Medication adherence was measured using weekly pill counts justified against participant reports of medication taking to calculate the proportion of dispensed medication doses that were taken. Participants met with the study physician bi-monthly to receive a 2-week supply of medication in a blister package in exchange for the previous two weeks’ blister package with any unused medications by which to complete the pill count. Urine samples were collected thrice weekly throughout the study period. All samples between 93–100° F at the time of collection were considered valid. Urine samples were analyzed immediately onsite using radioimmunoassay (Branan Medical Corp., Irvine, CA) for qualitative tests of MA-metabolite.
All participants received a standard counseling program consisting of weekly individual CBT sessions during the medication phase of the study. Counseling was delivered by a masters- or doctoral-level trained therapist who received training in the use of the 12-week CBT program and familiarity with its manualized format (Carroll, 1998). To maintain fidelity of the counseling program, counselors met once weekly with the principal investigator (S.S.) to receive corrective feedback and individual clinical supervision.
A CM intervention was provided during the 2 week baseline period and 12 week medication treatment period. Non-cash vouchers for goods and services promoting a healthy drug-free lifestyle were earned for MA metabolite-free urine samples, on an escalating schedule for the first 4 weeks, then remaining at this for the remaining 10 weeks prior to discontinuation. The voucher for the initial MA-free sample was worth $3.00. Vouchers increased in value by $1.00 for each consecutive MA-free sample, through the end of the 4th week. All MA-free samples from weeks 5–14 were worth $15.00 for participants who remained abstinent. Participants who produced a sample positive for MA metabolite, or who failed to submit urine samples, did not receive a voucher for that particular visit and their subsequent voucher value was reduced to the initial $3.00, with a reset to $15 after three consecutive MA-free urine specimens. The maximum that could be earned for providing MA-metabolite free urine samples at all visits throughout the entire study was $537 in vouchers.

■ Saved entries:
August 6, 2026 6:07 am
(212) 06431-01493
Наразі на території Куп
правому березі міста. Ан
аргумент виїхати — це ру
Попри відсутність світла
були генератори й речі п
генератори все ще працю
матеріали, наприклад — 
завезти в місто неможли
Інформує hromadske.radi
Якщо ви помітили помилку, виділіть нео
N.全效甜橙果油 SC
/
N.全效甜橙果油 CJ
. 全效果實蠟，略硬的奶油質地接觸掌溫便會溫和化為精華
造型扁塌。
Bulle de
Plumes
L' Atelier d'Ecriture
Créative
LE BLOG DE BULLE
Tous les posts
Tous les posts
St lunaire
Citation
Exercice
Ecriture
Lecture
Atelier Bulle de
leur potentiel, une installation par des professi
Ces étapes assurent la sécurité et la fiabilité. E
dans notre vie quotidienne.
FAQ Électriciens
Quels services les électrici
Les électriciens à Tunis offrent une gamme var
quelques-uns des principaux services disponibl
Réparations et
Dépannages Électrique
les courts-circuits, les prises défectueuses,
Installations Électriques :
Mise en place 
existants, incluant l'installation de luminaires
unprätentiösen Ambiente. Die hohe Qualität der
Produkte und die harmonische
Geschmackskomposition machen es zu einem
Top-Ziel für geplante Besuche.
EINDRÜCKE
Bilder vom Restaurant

---

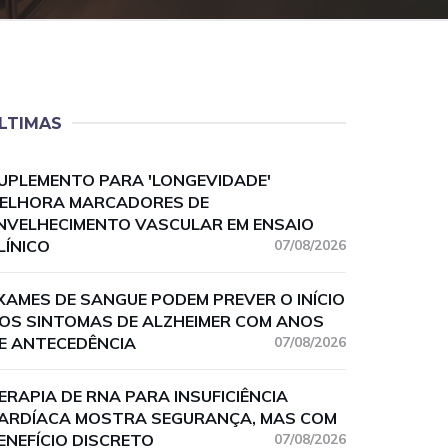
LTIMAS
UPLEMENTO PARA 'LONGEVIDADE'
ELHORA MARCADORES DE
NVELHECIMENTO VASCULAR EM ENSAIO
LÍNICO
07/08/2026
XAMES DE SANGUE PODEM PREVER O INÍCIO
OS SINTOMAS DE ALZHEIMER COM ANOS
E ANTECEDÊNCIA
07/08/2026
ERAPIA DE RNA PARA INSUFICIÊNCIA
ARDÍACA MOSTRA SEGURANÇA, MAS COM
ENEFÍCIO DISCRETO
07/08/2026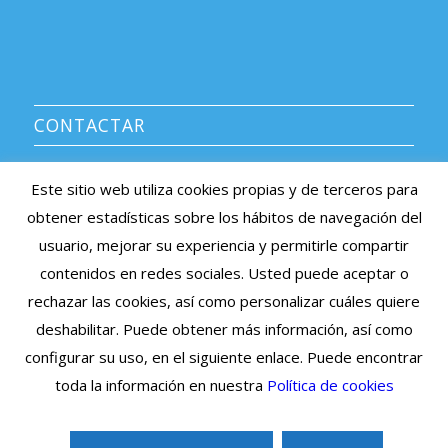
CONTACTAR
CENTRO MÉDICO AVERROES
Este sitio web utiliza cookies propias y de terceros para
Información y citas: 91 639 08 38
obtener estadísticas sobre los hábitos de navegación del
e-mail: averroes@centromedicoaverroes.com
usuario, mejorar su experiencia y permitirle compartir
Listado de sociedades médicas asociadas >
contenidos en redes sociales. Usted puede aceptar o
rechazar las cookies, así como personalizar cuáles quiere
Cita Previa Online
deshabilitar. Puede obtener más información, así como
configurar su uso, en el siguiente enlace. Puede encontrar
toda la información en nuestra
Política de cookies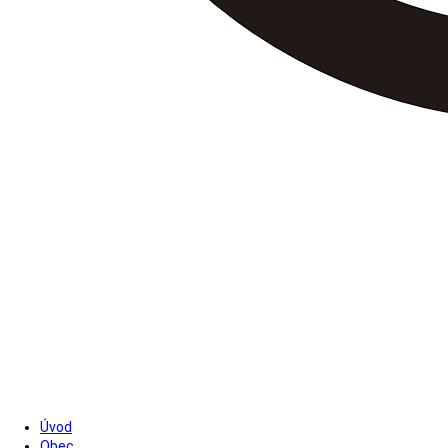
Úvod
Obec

---

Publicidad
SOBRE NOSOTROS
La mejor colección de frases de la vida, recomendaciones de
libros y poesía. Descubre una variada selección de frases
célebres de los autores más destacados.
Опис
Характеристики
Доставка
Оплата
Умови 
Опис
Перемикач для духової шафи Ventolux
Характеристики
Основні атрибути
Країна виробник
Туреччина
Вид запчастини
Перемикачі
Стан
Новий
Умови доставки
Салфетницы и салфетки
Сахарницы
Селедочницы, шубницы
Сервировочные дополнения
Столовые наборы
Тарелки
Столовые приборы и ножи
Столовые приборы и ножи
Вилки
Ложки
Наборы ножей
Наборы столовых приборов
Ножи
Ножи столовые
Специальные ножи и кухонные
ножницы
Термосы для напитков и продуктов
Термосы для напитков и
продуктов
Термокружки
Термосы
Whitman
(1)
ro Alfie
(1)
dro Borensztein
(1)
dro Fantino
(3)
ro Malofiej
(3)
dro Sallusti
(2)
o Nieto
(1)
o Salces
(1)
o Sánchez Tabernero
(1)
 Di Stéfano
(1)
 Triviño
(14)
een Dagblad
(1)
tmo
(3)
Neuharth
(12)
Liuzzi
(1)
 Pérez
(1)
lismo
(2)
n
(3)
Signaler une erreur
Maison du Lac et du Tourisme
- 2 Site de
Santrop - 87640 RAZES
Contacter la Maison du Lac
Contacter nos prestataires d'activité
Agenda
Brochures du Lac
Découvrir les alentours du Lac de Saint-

■ TASKS:
A - Answer these questions from the methods excerpt:
(i) How often were urine samples collected during the study period?
(ii) How often did counselors meet with the principal investigator?
(iii) What was the voucher for the initial MA-free sample worth?
B - Reproduce the part of the methods excerpt starting at "Medication adherence was" and ending at "tests of MA-metabolite.".
The listing above is separate material, distinct from the methods excerpt.

■ WRITTEN RESPONSES:
A -
(i) Thrice weekly.
(ii) Once weekly.
(iii) $3.00.

B -
Medication adherence was measured using weekly pill counts justified against participant reports of medication taking to calculate the proportion of dispensed medication doses that were taken. Participants met with the study physician bi-monthly to receive a 2-week supply of medication in a blister package in exchange for the previous two weeks’ blister package with any unused medications by which to complete the pill count. Urine samples were collected thrice weekly throughout the study period. All samples between 93–100° F at the time of collection were considered valid. Urine samples were analyzed immediately onsite using radioimmunoassay (Branan Medical Corp., Irvine, CA) for qualitative tests of MA-metabolite.